───── DATA IN THIS EXERCISE ─────

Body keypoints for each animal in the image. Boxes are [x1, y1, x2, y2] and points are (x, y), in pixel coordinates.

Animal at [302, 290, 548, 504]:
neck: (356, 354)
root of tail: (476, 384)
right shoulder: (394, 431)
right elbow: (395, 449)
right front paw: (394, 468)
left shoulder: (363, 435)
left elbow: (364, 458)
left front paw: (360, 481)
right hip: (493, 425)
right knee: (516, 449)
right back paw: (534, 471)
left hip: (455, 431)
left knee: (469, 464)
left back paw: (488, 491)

─────

## ASSIGNMENT
The data above needs to be repeated exactly, line for line.

## SOLUTION
Body keypoints for each animal in the image. Boxes are [x1, y1, x2, y2] and points are (x, y), in pixel coordinates.

Animal at [302, 290, 548, 504]:
neck: (356, 354)
root of tail: (476, 384)
right shoulder: (394, 431)
right elbow: (395, 449)
right front paw: (394, 468)
left shoulder: (363, 435)
left elbow: (364, 458)
left front paw: (360, 481)
right hip: (493, 425)
right knee: (516, 449)
right back paw: (534, 471)
left hip: (455, 431)
left knee: (469, 464)
left back paw: (488, 491)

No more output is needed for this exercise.